[Records provided]
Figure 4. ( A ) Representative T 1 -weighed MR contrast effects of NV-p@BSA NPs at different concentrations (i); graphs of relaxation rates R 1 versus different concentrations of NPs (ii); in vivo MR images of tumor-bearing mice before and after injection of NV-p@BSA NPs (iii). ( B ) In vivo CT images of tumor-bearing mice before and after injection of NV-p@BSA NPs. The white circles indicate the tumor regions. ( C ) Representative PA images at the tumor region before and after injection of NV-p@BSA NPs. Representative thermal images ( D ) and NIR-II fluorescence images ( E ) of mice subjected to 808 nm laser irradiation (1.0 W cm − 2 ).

---

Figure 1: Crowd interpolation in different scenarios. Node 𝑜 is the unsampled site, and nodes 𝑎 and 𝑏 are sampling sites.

...

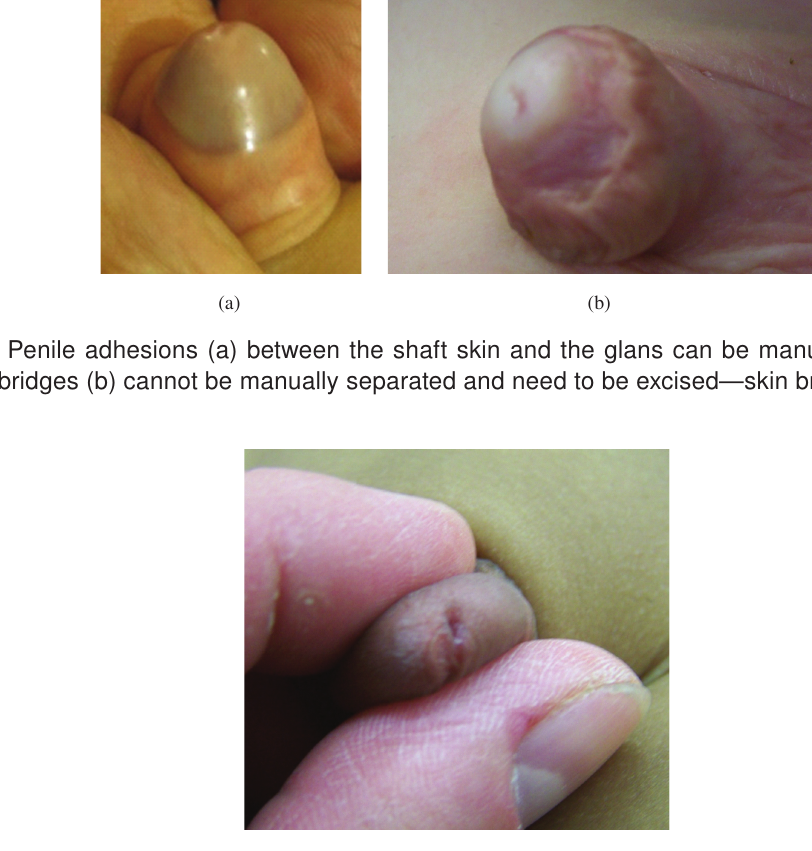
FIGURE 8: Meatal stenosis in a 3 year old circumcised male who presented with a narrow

[Action item]
In the material above, find every line with the word "different" and show it.

[Solution for this task]
Figure 4. ( A ) Representative T 1 -weighed MR contrast effects of NV-p@BSA NPs at different concentrations (i); graphs of relaxation rates R 1 versus different concentrations of NPs (ii); in vivo MR images of tumor-bearing mice before and after injection of NV-p@BSA NPs (iii). ( B ) In vivo CT images of tumor-bearing mice before and after injection of NV-p@BSA NPs. The white circles indicate the tumor regions. ( C ) Representative PA images at the tumor region before and after injection of NV-p@BSA NPs. Representative thermal images ( D ) and NIR-II fluorescence images ( E ) of mice subjected to 808 nm laser irradiation (1.0 W cm − 2 ).
Figure 1: Crowd interpolation in different scenarios. Node 𝑜 is the unsampled site, and nodes 𝑎 and 𝑏 are sampling sites.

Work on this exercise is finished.